## PROBLEM DESCRIPTION
Your job is to print, exactly, the lines in the data below from the line with "Посмотреть эту публикацию в Instagram" through the line with "Jan 30, 2021", both included, and to omit any picture.

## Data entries
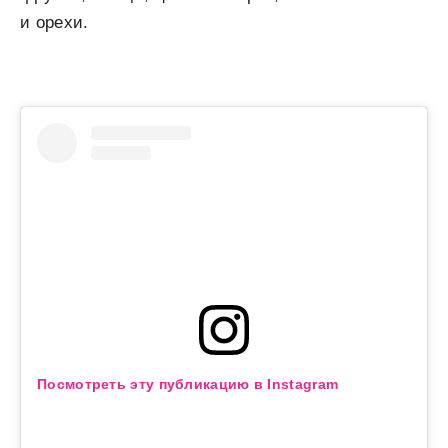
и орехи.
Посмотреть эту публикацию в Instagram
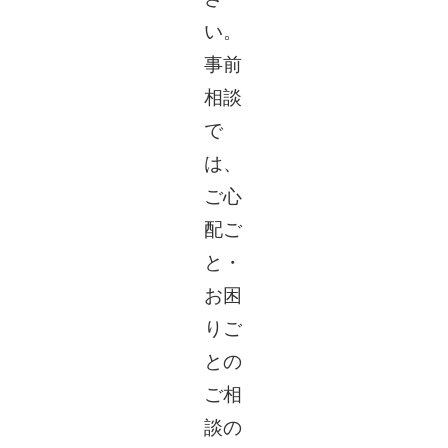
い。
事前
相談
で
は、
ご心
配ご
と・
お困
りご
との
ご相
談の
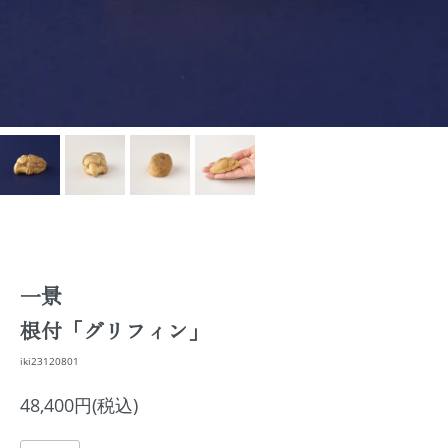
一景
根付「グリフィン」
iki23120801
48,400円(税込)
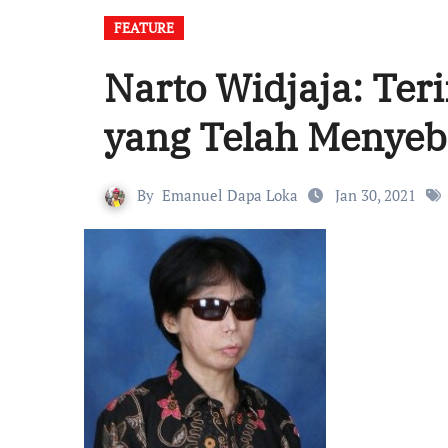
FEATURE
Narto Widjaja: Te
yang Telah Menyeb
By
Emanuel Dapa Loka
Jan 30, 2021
==
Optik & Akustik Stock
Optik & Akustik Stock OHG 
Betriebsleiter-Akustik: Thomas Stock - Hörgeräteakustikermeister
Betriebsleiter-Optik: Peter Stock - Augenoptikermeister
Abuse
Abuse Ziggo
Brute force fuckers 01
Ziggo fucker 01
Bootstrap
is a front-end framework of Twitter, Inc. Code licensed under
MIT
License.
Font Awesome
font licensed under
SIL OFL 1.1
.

## WRITTEN ANSWER
Посмотреть эту публикацию в Instagram
い。
事前
相談
で
は、
ご心
配ご
と・
お困
りご
との
ご相
談の
一景
根付「グリフィン」
iki23120801
48,400円(税込)
FEATURE
Narto Widjaja: Te
yang Telah Menyeb
By
Emanuel Dapa Loka
Jan 30, 2021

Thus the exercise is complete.